Josh venait de Dartmouth, je l’avais abordé en pleine rue.Juif bouddhiste, il jouait divinement du saxo, pratiquait la méditation transcendantale et citait Rimbaud et Heine dans le texte. Vers Noël, nous avions métissé nos désirs et j’avais goûté à ses charmes Californiens , me rêvant à Big Sur et me sentant prête à partir pour Ellis Island…Josh était incroyablement tendre et respectueux, je peux encore sentir la douceur de sa main se posant, telle une plume, sur la mienne…
Il était parti outre-Rhin, et, Pénélope volage, je n’avais pas su l’attendre…En fait, j’avais si peur de son « autre » départ, de son retour aux USA, que je m’étais réfugiée dans la banale certitude d’un amour intra muros, aux couleurs de brique rose…
Ai-je senti, ce soir là, que mon destin basculait ? Que j’étais en train de choisir entre le Pacifique et Mare Nostrum, entre les communautés bohèmes de Greenwich Village et un lotissement en banlieue Toulousaine, entre les Rocheuses et la douceur du Lauragais ? Ai-je aussi pressenti que, sous le vent, quelque soit mon choix, ma vie ne serait qu’ouragans et naufrages ? Car je divorcerais, après 12 ans d’une union difficile, et Josh s’est ôté la vie quelques années plus tard, seul et épouvanté…
Toujours est-il que, soudain, quand Jimmy Cliff s’est mis à chanter de sa belle voix rocailleuse ses « many rivers to cross », ce sont des torrents de larmes qui ont jailli de mes yeux, à brûle pourpoint et sans raison apparente…J’avais dix-huit ans et je descendais soudain des fleuves impassibles, je plongeais dans l’eau froide des chalands et je voyais, comme Ophélie, l’infini terrible effarer mon innocence et casser mes espoirs…
Je me souviens de mes larmes, de Véro qui pleurait aussi, de nos sourires tout embrumés.Je me souviens de Véro qui m’a pris la main et l’a caressée doucement, sous les rires glauques et vulgaires des Bagnérais.

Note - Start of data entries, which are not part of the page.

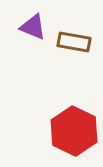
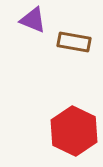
purple triangle: moved 7 px up
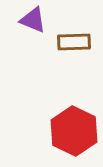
brown rectangle: rotated 12 degrees counterclockwise
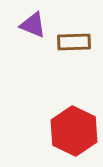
purple triangle: moved 5 px down
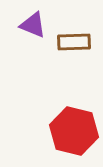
red hexagon: rotated 12 degrees counterclockwise
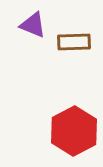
red hexagon: rotated 18 degrees clockwise
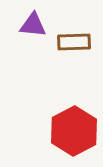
purple triangle: rotated 16 degrees counterclockwise
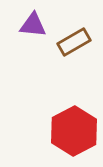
brown rectangle: rotated 28 degrees counterclockwise
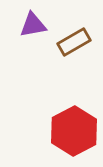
purple triangle: rotated 16 degrees counterclockwise
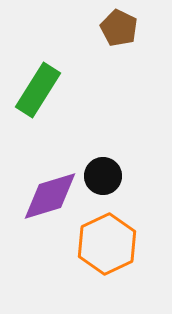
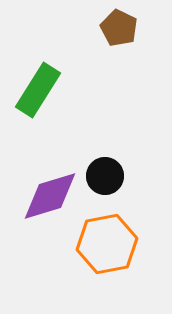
black circle: moved 2 px right
orange hexagon: rotated 14 degrees clockwise
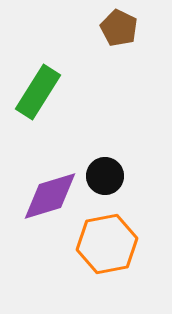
green rectangle: moved 2 px down
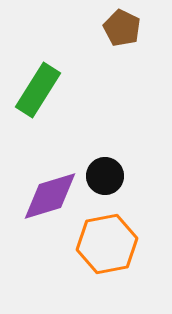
brown pentagon: moved 3 px right
green rectangle: moved 2 px up
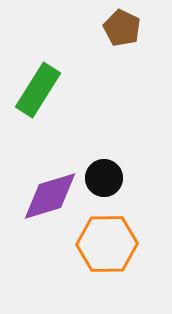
black circle: moved 1 px left, 2 px down
orange hexagon: rotated 10 degrees clockwise
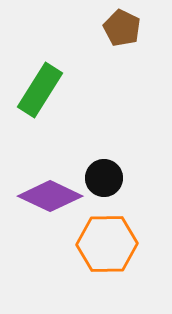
green rectangle: moved 2 px right
purple diamond: rotated 42 degrees clockwise
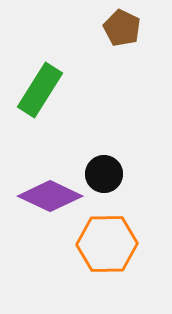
black circle: moved 4 px up
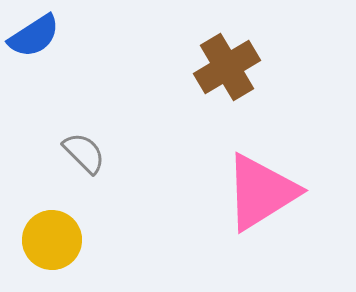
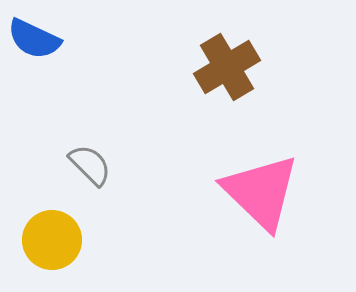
blue semicircle: moved 3 px down; rotated 58 degrees clockwise
gray semicircle: moved 6 px right, 12 px down
pink triangle: rotated 44 degrees counterclockwise
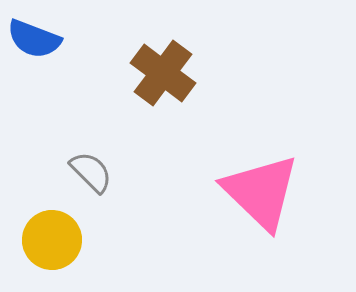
blue semicircle: rotated 4 degrees counterclockwise
brown cross: moved 64 px left, 6 px down; rotated 22 degrees counterclockwise
gray semicircle: moved 1 px right, 7 px down
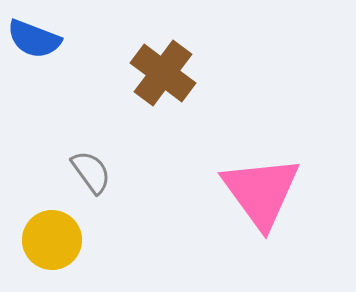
gray semicircle: rotated 9 degrees clockwise
pink triangle: rotated 10 degrees clockwise
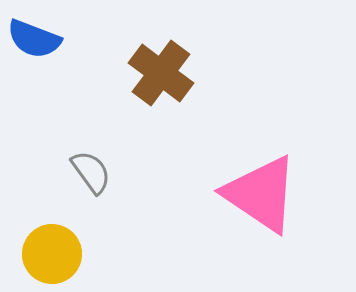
brown cross: moved 2 px left
pink triangle: moved 2 px down; rotated 20 degrees counterclockwise
yellow circle: moved 14 px down
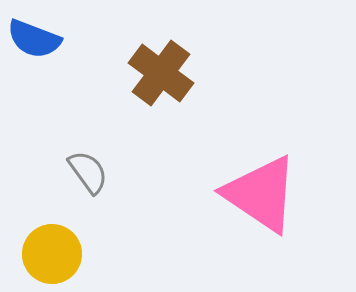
gray semicircle: moved 3 px left
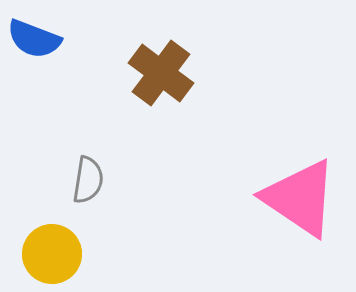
gray semicircle: moved 8 px down; rotated 45 degrees clockwise
pink triangle: moved 39 px right, 4 px down
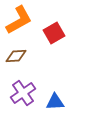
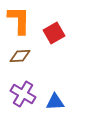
orange L-shape: rotated 60 degrees counterclockwise
brown diamond: moved 4 px right
purple cross: moved 1 px down; rotated 25 degrees counterclockwise
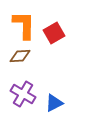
orange L-shape: moved 5 px right, 5 px down
blue triangle: moved 1 px left, 1 px down; rotated 24 degrees counterclockwise
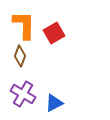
brown diamond: rotated 65 degrees counterclockwise
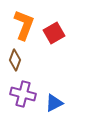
orange L-shape: rotated 20 degrees clockwise
brown diamond: moved 5 px left, 4 px down
purple cross: rotated 15 degrees counterclockwise
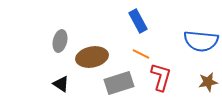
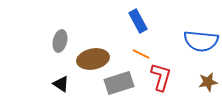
brown ellipse: moved 1 px right, 2 px down
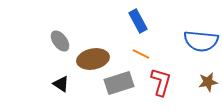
gray ellipse: rotated 50 degrees counterclockwise
red L-shape: moved 5 px down
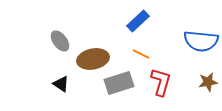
blue rectangle: rotated 75 degrees clockwise
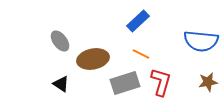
gray rectangle: moved 6 px right
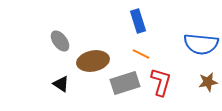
blue rectangle: rotated 65 degrees counterclockwise
blue semicircle: moved 3 px down
brown ellipse: moved 2 px down
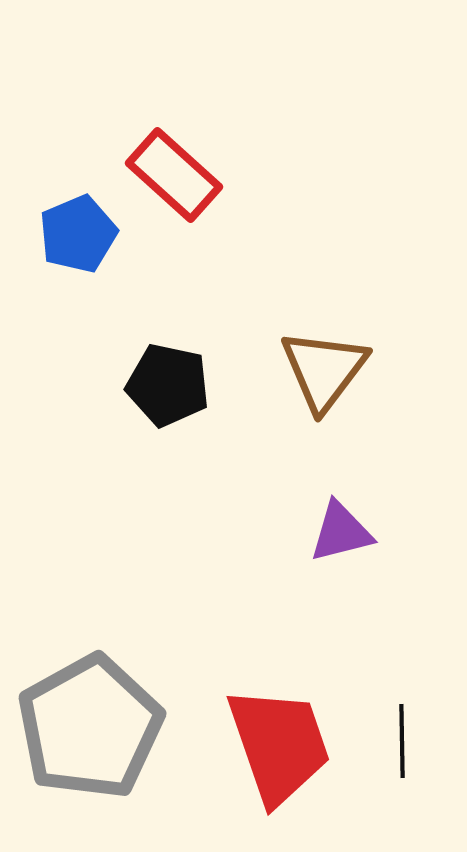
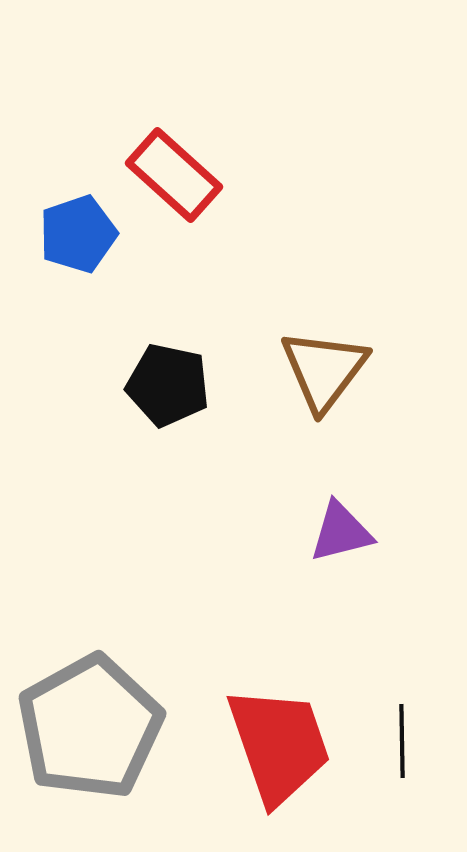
blue pentagon: rotated 4 degrees clockwise
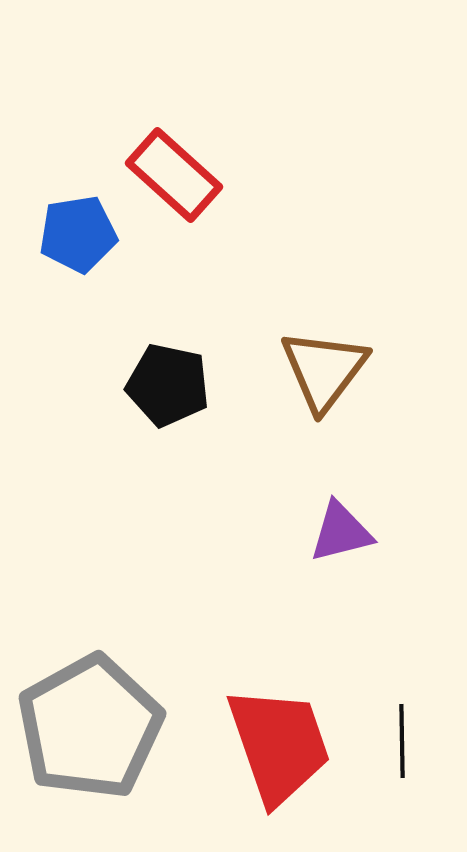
blue pentagon: rotated 10 degrees clockwise
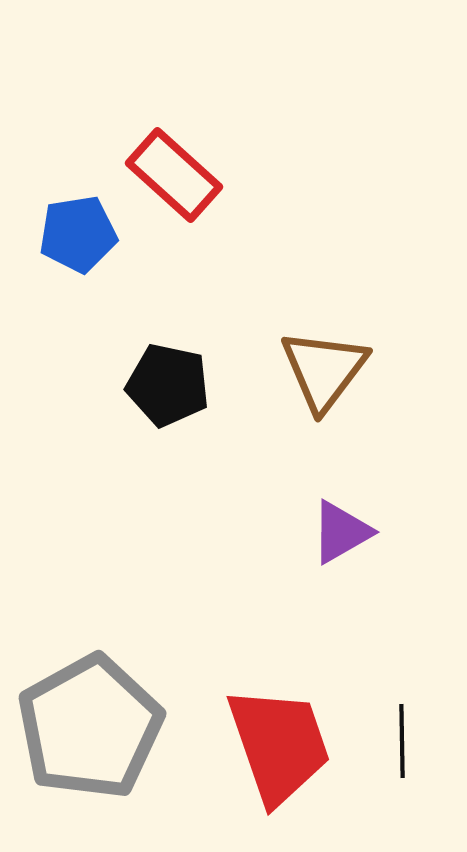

Je me souviens du regard lointain de Pierre, qui ne comprenait pas grand- chose, et, surtout, du regard intensément bleu de Josh, qui ne me quittait plus, de son sourire, de notre souffrance et de sa dignité, car il avait compris qu’il repartirait seul outre-atlantique.
Grandir, c’est apprendre à choisir. Ce soir là, j’ai préféré l’autoroute balisée au sentier de traverse, j’ai choisi la banalité alors que l’infini me tendait les bras…Ce soir là, j’ai traversé seule la rivière, refusant la main de Josh, qui pourtant me tendait la vie, la vraie.